The Rosen release from every angle
Dolphin Digest|October 2020
The Miami Dolphins’ decision to make quarterback Josh Rosen one of their cuts when they got down to the 53-player limit signified the end of an unfortunate chapter that began and ended in controversial moves.

In the end, one could question why the Dolphins were in such a hurry to waive Rosen just 17 months after giving up second- and fifth-round picks to acquire him in a trade with the Arizona Cardinals.

After Rosen went unclaimed off waivers, the Dolphins still found themselves on the hook for his guaranteed salary over the next two seasons, though the nearly $5 million in dead space will only apply to 2020.

This tells you the Dolphins really wanted to move on from Rosen because his departure left them with two quarterbacks on the 53-man roster, which might be a dicey proposition this season given all the uncertainty created by the COVID-19 pandemic.

While there were no preseason games to gauge any improvement Rosen might have made, what we saw in 2019 clearly was problematic in terms of his decision-making and processing time in the pocket, which left him holding the ball for too long far too many times.

While it’s well documented that Rosen constantly has had to deal with new offensive coordinators, his ability to read defenses, see the field and make quick decisions in the pocket should be a lot further along.

We’re also at the point where we have to wonder whether he'll ever be good enough in that department to be a productive NFL quarterback.

He certainly wasn’t that in his short time with the Dolphins, nor was he that in his one season with the Cardinals.

The Tampa Bay Buccaneers think Rosen eventually will figure it out, which is why they signed him to their practice squad.
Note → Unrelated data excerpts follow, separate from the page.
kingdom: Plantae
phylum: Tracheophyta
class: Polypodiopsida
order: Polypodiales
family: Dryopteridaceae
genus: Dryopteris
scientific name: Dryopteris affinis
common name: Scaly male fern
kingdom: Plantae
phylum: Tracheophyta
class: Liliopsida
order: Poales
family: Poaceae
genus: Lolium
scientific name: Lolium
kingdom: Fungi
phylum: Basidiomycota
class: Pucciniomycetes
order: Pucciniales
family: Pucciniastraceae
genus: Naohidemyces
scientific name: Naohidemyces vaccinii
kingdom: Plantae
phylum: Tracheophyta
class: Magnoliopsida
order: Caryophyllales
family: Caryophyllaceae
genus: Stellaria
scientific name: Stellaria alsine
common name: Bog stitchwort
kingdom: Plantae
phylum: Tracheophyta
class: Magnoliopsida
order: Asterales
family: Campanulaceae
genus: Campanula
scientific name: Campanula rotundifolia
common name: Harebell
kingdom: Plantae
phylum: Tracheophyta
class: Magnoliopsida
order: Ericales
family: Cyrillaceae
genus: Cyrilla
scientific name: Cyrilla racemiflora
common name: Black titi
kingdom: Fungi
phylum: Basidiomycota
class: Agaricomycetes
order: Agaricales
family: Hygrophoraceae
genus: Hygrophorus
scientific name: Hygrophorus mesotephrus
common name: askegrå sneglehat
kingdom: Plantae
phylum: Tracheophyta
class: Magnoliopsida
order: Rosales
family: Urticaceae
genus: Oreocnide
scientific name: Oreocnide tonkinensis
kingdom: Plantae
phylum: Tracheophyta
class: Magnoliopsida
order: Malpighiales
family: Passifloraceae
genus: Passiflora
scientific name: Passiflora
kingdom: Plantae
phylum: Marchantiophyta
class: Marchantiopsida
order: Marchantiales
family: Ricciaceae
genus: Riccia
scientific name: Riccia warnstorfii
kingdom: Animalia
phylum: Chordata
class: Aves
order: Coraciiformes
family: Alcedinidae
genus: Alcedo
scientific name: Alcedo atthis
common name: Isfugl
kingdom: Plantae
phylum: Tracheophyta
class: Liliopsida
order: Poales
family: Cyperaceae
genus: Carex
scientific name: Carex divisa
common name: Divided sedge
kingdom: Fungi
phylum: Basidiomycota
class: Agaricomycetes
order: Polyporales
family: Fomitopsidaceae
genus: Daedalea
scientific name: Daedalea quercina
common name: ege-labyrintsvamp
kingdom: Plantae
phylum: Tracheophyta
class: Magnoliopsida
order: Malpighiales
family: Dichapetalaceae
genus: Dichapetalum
YES, IT WAS A WORTHWHILE TRADE

That, of course, brings up the matter of trading two draft picks to get him in the first place.

It's certainly easy to look back and play the results and say it was a terrible trade.

The flip side, though, is that the Dolphins have been quarterback-deficient for so long, it's really difficult to knock them for taking a shot — no matter how far off the mark it turned out to be.

What’s fair to question is whether the Dolphins needed to pay that kind of price or whether they should have held out and made the Cardinals lower the asking price.